O HEHRSTES WUNDER II: DIE SÄNGERISCHE BESETZUNG, MUT UND VERTRAUEN. Es gehört eine gewaltige Portion Mut dazu, eine neue Götterdämmerung in allen vier Haupt- und mehreren mittleren Rollen mit Rollendebütanten zu besetzen. Es ist ein Mut, der mit Vertrauen gepaart ist, Vertrauen in die eigene Urteilskraft (des Intendanten und Regisseurs Andreas Homoki), Vertrauen auch in die ausgewählten Künstler, dass sie dann auch in der Lage sein werden (die Verträge werden ja im Opernbetrieb Jahre im Voraus geschlossen), das in sie gesetzte Vertrauen zu rechtfertigen. Und sie taten es allesamt.

(c) Monika Rittershaus

Camilla Nylund begeisterte bereits in der Walküre und in Siegfried als grandiose Brünnhilde; in der Götterdämmerung nun, der umfangreichsten und anspruchsvollsten Brünnhilden-Partie, war sie von atembraubender Souveränität, die Töne flossen mit einer stupenden Selbstverständlichkeit und unforcierter Schönheit aus ihrer Kehle. Und waren das Töne! Zum Niederknien. Gerade im zweiten Akt, wo sie des an ihr begangenen Verrats gewahr wird, findet Frau Nylund zu einer immensen Expressivität, hat trotz allem Powergesang die Kraft, eine zarte Fioritur auf dem Wort „Liebe“ einzuweben. Das ist bestechende gesangliche Kunstfertigkeit. Mit kluger Phrasierungskunst gestaltet sie den überaus anspruchsvollen Schlussmonolog (Starke Scheite schichtet mir dort am Rande des Rheins zuhauf!), füllt die Musik mit fein kalkulierten dynamischen Abstufungen, man bangt in keinem Moment um ihre Intonation oder die notwendige Kraft.

Klaus Florian Vogt legt ebenfalls ein Rollendebüt der Extraklasse hin.

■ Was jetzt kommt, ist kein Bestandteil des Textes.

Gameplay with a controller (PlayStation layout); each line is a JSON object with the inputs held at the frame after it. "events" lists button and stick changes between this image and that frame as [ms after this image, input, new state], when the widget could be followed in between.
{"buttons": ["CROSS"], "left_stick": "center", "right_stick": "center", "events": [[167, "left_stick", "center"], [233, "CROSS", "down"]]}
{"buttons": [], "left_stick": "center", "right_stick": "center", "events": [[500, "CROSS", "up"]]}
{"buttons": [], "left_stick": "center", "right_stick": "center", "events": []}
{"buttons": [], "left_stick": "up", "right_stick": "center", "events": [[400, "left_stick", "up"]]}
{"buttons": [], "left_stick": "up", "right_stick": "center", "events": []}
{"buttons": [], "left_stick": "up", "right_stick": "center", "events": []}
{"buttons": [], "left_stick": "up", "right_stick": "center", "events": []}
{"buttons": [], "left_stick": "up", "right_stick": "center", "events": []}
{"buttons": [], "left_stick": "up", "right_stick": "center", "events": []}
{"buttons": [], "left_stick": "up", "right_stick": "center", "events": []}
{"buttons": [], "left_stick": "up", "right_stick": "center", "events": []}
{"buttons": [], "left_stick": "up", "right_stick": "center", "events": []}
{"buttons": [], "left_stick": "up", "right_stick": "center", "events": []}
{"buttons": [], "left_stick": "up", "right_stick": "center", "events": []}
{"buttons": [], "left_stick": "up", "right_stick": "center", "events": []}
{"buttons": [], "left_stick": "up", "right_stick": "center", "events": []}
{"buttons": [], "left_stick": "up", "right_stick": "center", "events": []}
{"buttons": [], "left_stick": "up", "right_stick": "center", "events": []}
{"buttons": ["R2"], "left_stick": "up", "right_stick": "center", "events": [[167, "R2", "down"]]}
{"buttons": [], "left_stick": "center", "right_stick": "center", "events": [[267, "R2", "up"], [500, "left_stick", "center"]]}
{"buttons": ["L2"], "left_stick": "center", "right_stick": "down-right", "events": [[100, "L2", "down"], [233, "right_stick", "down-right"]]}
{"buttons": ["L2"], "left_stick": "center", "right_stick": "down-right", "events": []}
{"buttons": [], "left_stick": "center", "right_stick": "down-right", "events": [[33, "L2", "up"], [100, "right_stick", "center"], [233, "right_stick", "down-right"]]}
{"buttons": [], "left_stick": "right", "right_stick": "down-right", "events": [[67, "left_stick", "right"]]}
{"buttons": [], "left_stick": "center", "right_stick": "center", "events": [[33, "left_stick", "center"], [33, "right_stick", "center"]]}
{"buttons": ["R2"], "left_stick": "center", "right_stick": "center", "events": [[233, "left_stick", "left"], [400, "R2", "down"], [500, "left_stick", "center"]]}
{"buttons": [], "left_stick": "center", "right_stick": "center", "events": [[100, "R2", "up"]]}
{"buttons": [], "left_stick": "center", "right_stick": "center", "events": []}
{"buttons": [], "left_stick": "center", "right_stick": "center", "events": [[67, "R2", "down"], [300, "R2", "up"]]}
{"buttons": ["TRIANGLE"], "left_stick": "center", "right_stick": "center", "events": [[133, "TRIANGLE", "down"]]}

Auch bei ihm muss man nie um Kraft und Intonations- oder Höhensicherheit fürchten, da fließt alles mit einer verblüffenden Natürlichkeit und exzellenter Textverständlichkeit. Ein souveräner Held, der seine ihm von Wagner (und Homoki) auferlegte, etwas linkische Naivität aber beibehält, um dann – nach der Einnahme des Erinnerungstrankes – Erkenntnis zu gewinnen und quasi auf dem Sterbebett zu Tönen von bewegendster Reinheit zu finden (Brünnhilde! Heilige Braut! Wach‘ auf! Öffne dein Auge!) Wunderschön!

(c) Monika Rittershaus

David Leigh singt einen markanten, unheimlichen Hagen. Bleich, mit stränigem, langem Haar, schwarzem Bart und langem Kurzhaar-Pelzmantel gleicht der schlanke, großgewachsene Sänger einem archaischen, rächerischem Zombie. Er spinnt seine fatalen Ränke mit bezwingender, suggestiv manipulierender Stimme. Ebenfalls ein fantastisches Rollendebüt! Das kann man mit Fug und Recht auch von Daniel Schmutzhards Interpretation des Gunther sagen: Geschminkt und mit weibischer Perücke ausgestattet glich er auch im Bewegungsvokabular dem Schauspieler Lars Eidinger der in Babylon Berlin die Rolle des schwer gestörten Industriellensprosses Alfred Nyssen verkörperte.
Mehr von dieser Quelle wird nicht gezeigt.